▶ **Instruction**: Copy each line of the entries beneath that contains the word "housing".

:::

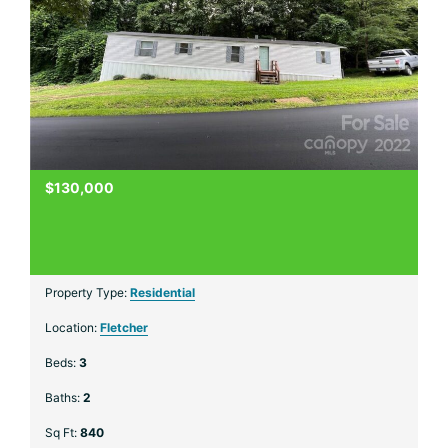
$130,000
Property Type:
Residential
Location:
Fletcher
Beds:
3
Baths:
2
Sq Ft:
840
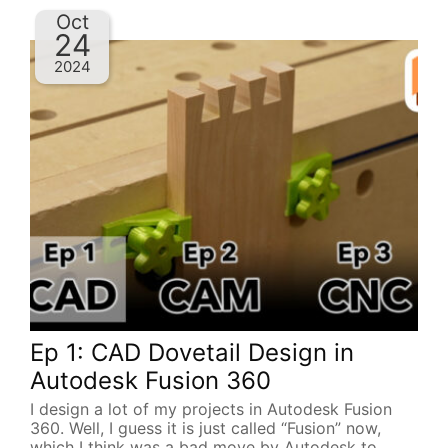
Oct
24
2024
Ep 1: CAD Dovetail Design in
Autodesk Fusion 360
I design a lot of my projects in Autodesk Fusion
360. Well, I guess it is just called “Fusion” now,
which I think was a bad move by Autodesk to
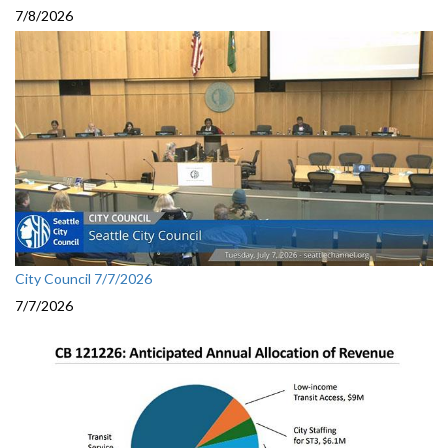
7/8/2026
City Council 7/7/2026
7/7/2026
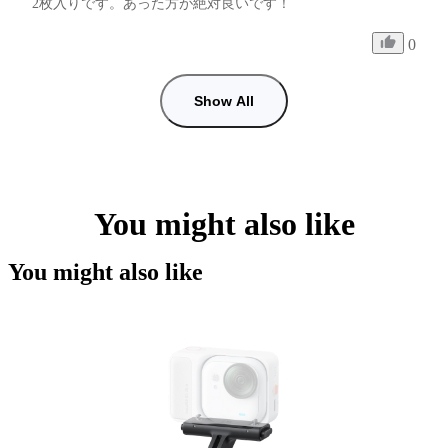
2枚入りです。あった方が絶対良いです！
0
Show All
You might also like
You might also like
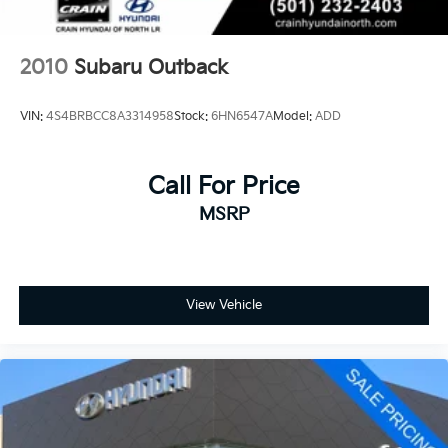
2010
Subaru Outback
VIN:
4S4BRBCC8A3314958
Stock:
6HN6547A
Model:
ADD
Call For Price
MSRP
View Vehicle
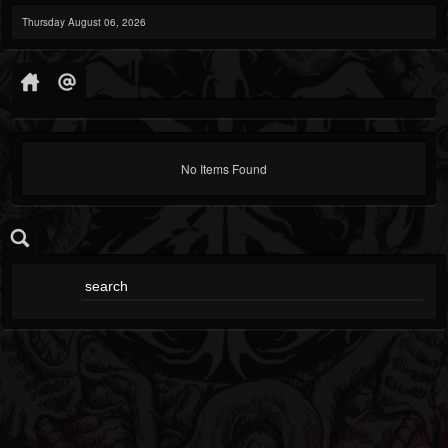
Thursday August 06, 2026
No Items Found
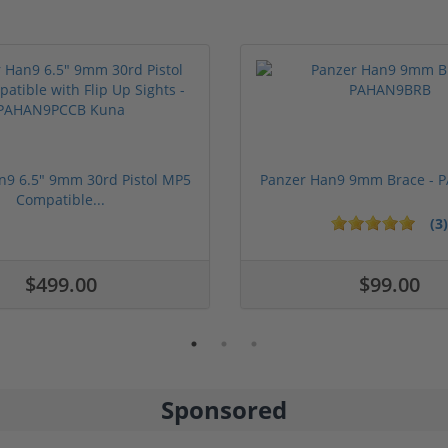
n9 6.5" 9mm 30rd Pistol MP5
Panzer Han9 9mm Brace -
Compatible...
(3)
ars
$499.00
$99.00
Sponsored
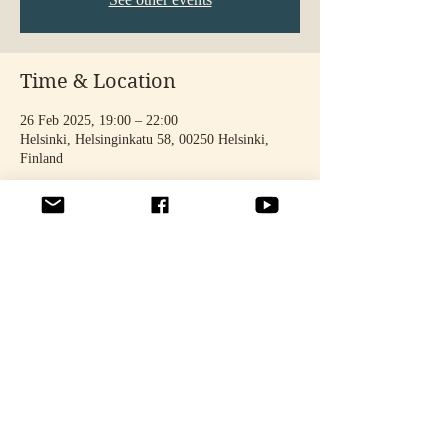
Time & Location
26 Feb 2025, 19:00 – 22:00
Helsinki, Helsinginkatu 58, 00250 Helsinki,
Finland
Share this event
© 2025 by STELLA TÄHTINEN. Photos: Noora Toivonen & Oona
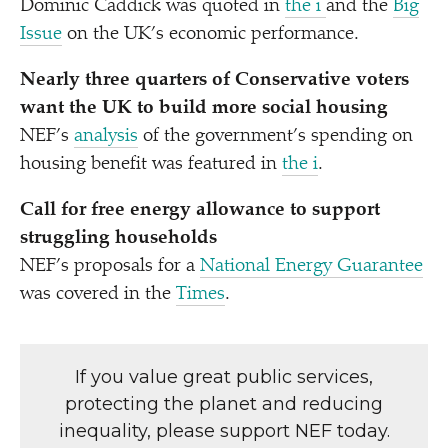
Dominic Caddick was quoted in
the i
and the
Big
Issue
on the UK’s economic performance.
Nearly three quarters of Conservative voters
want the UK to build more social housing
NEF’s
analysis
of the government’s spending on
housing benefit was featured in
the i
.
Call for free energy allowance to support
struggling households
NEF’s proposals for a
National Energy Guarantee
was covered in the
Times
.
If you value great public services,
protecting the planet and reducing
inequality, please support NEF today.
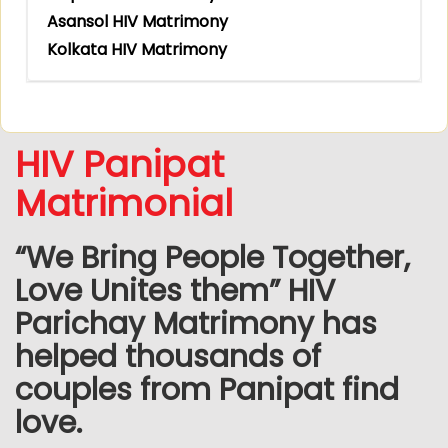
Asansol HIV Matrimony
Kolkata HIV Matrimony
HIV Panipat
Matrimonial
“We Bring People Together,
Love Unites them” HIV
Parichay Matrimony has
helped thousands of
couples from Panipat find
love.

:::

▶ **Exercise answer**:
want the UK to build more social housing
housing benefit was featured in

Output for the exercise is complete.